2013-12-14(土) [長年日記]
■ 映画「ゼロ・グラビティ」をさっそく観てきた
SFクラスタおよび宇宙クラスタは必見ということだったので、封切り直後に観てきましたよ、IMAX 3D。そういえばアバター以来、ほぼ4年ぶりの3Dだ*1。
プロットは単純で、軌道上で作業していたスペースシャトル*2が、衛星の破壊をきっかけとしたケスラーシンドロームに巻き込まれてほぼ全滅、生き残った2人の宇宙飛行士がどうやって地球に帰還するか……というサバイバルもの。事実上、登場人物はたったの2人なので、広大な宇宙を舞台にしていながら密室劇みたいな雰囲気。観ながら小川一水を思い浮かべていたんだけど、舞台は「漂った男」(「老ヴォールの惑星」収録)、シチュエーションは「天涯の砦」といったところ。まーとにかく次から次へとトラブルに襲い掛かられて、息つく暇もない。じゃあスピード感だけで押し切るのかというとそんなこともなくて、けっこうちゃんと伏線を張っていたりしてシナリオに穴らしい穴がないので、話としてのリアリティがすごく高い。映像のリアリティばかりが話題になるけど、シナリオがしっかりしてるのが一番いいところだと思う。
キャストもいい。こういう役どころにはサンドラ・ブロックしかいないだろという感じだが、宇宙服を着ていたら動きの演技なんてできないわけで、息遣いや口調だけで真空と向き合う恐怖感をしっかり醸し出せていたのはすごい(ので、3Dでも字幕版で観るべきだと思う)。あとジョージ・クルーニーがいかにも「ああ、NASAのミッション・コマンダーってたぶんこういう人」っていうステレオタイプをしっかり演じていてこれはこれで上手いというか。あと、公式サイトにはキャストとしてサンドラ・ブロックとジョージ・クルーニーしか載ってないけど、ちょっとびっくり(というかニヤリとする)キャストが他にもいるので、エンドロールはしっかり見たほうがいい。あれは映画館に足を運んだ人向けのサービスかな。粋ですね。
マニア視点としてはやはりなんといっても科学考証がすばらしい。冒頭からね、「音」がしないところでまず感動だよ(笑)。これまでの宇宙映画が「サービス」で入れてきたよけいな音をいっさい排除してる。聞こえてくる音といえばたとえばスパナでボルトを緩めるシーンで、金属同士が擦れる様子が、ちゃんとスパナから腕を伝わってヘルメットを震わせているような音になってるわけ。ここでもう泣きそうになる。音だけじゃなく、軌道上での物の浮かび方とか、慣性のつきかたとか、いちいちまじめに計算されていて、ほんと惚れ惚れする。飛び回ってるものは全部CGだろうけど*3、人物も含めて統一感のある絵にするにはいったいどうすればいいのか見当もつかない。

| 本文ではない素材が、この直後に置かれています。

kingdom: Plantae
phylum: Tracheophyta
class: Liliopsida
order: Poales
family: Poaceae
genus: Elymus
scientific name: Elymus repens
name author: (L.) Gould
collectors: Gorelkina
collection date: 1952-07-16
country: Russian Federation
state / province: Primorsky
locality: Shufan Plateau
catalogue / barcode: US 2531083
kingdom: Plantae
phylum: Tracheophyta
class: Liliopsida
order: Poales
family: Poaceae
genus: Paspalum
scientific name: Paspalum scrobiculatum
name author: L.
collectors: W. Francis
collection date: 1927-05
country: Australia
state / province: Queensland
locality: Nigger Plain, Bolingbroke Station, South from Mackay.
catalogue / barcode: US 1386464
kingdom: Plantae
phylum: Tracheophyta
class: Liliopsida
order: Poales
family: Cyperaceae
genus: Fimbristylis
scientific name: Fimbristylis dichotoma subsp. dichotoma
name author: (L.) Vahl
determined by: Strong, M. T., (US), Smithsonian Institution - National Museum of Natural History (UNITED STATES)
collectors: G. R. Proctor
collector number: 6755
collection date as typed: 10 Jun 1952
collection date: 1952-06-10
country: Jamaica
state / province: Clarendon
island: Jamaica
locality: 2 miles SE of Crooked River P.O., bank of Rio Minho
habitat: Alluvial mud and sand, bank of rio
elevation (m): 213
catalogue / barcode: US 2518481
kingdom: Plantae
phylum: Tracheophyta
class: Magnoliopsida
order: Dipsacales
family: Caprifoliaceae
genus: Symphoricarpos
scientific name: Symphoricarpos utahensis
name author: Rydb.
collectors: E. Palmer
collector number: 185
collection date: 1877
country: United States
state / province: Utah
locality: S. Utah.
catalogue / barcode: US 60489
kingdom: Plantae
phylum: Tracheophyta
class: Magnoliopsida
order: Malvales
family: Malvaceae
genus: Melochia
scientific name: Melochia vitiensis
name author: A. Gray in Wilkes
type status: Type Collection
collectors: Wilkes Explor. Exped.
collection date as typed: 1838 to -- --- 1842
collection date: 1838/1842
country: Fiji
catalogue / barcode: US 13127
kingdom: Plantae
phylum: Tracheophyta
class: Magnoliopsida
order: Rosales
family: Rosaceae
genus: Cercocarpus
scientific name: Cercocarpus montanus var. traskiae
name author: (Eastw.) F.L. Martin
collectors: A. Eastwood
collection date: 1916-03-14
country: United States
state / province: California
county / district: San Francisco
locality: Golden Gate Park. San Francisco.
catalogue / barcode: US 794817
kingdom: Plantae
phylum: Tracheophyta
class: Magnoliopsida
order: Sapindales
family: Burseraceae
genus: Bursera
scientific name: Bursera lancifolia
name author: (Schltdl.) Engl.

もちろんすべてが完璧というわけでもなくて「宇宙服の中であの服装ってことはないよなぁ」とか「あの方向に噴射したら目的地に着けなくない?」とか心の中でツッコミを入れつつ観ていたけど、まぁまじめに軌道力学を再現したら一般の観客がついてこれないので、適度な妥協点としてあれはあれでいいんじゃないかね。
最後に苦言を呈すならば、邦題の「ゼロ・グラビティ」はひどいね。原題の「GRAVITY」は観終えてから意味がわかるずっしりと手応えのあるいい題名なのに、邦題は集客目的の上っ面だけ。日本の観客をバカにするのもいい加減にしろ。
B00G1W3UKI
追記
映画を観た人にだけわかるスピンオフ映像がYouTubeにあった(転載っぽいけどオリジナルが見つからない。違法コピーかも知れない)。こういう地上でのできごとも観たかったとは思いつつ、でも本編に入れたら台なしなのでどうしようもないのだけど、いまはYouTubeがあるのだよなぁ。